The only thing more improbable than the Nashville Predators qualifying for the Stanley Cup playoffs this season has been the career transformation for goaltender Dan Ellis.
Signed as a one-year free agent to be the top goaltender for the Milwaukee Admirals of the American Hockey League, Ellis emerged in training camp in September as one of the top two goaltenders, relegating Pekka Rinne to another tour with the Admirals.
Like the Predators, Ellis often had his share of ups and downs, but in the final three-and-half weeks of the regular season and the playoffs, he erased any doubts that he can be a No.1 goaltender.
“Things moved along really quickly this season, a lot quicker than I would have anticipated,” Ellis said. “I was happy with the way the regular season went.
“I didn’t like that I was pulled as much as I was. That is something I want to bear down and eliminate because it doesn’t help the team. From a statistical standpoint I can look back on it and be happy with your first year. I couldn’t expect too much, and it went much better than I anticipated.”
As the players packed up and held exit interviews Monday, one the questions for Ellis was whether or not it would be the last time he had a name plate in the Predators’ dressing room at the Sommet Center.
“You want to make a name for yourself,” Ellis said. “You want to get known in the league so people recognize you.
“I have no idea what is going to happen for next year. That is not really in my control. We will see what happens as the summer goes on.”
Ellis enjoyed his time with the Predators. But he admits he also liked playing for the Dallas Stars organization. He played in only one NHL game for the Stars during the 2006-2007 season.
“I really have enjoyed being in Nashville this season,” Ellis said. “I liked our players. I liked the character in the dressing room. I liked the organization.”

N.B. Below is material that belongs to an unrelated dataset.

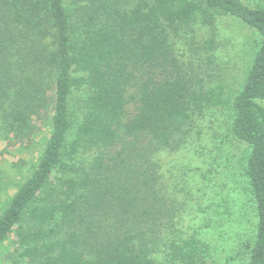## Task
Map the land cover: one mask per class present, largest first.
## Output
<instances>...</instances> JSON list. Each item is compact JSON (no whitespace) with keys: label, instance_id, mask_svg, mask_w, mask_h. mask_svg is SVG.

When the Predators look at next season they have several things to consider with the goaltending position. Chris Mason, who was expected to be the No. 1 goaltender, did not play in the playoffs and played sparingly the last fourth of the season.
Mason earned $1,250,000 this season, but he signed a two-year extension in July of 2007 that pays him $3 million a year for each of the next two seasons. Ellis earned $500,000 this season according to the NHLPA website.
It will take much more than that for a team to sign Ellis for next season, especially with the memory of his 92 saves in the final two games of the Western Conference quarterfinals against the Detroit Red Wings providing a strong visual. In the six games he stopped 225 shots.
“If there was an MVP in the playoffs for us it was Dan,” said Predators coach Barry Trotz. “There is no question about it. I thought he elevated his game. He gave us a chance to win in every game in the playoffs.”
Ellis did not make a quick ascent to the NHL. He played college hockey for three years and then spent the next four seasons in the AHL along with a 23-game stint in the East Coast Hockey League. He was 27 at the start of the season, too old to be considered for any rookie honors in the NHL.
Ellis did lead the conference in save percentage in the regular season. He also set a team record for shutouts with six. It is uncertain if he can do it again, and possibly do it all even better than he did this season.
“I was blessed with a great year and that is something I want to build on,” Ellis said. “I want to be a consistently good goalie, not just a flash in the pan.
“I don’t feel like I am here for just one season and that I am going to bounce around the league. I feel like it is something to build on. I feel like I made one step in getting to Game 6 in the playoffs. Now I want to get past the first round. You push on and push on and try to help your team out.”
While there may not be any doubt Ellis will be back in the NHL next season, the color of his uniform is still to be determined.